Answer with one number: the count of lines in this material that hold the word "Example".

══ RECORDS TO PROCESS

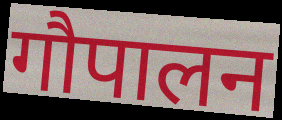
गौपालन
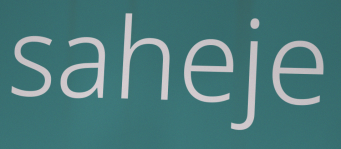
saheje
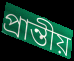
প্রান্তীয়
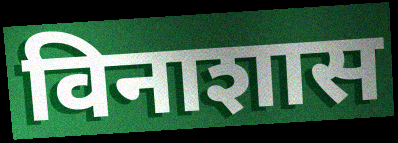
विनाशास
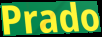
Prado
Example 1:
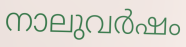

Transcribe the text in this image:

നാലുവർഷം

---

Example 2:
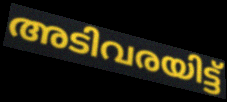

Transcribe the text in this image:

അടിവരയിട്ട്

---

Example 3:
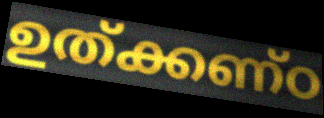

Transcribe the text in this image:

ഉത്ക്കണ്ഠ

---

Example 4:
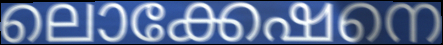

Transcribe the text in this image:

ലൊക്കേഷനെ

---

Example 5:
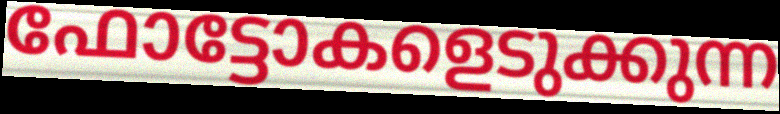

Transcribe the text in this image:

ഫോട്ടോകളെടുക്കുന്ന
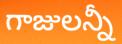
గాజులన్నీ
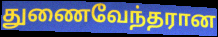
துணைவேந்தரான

════

**SOLUTION TO THIS PROBLEM:**
5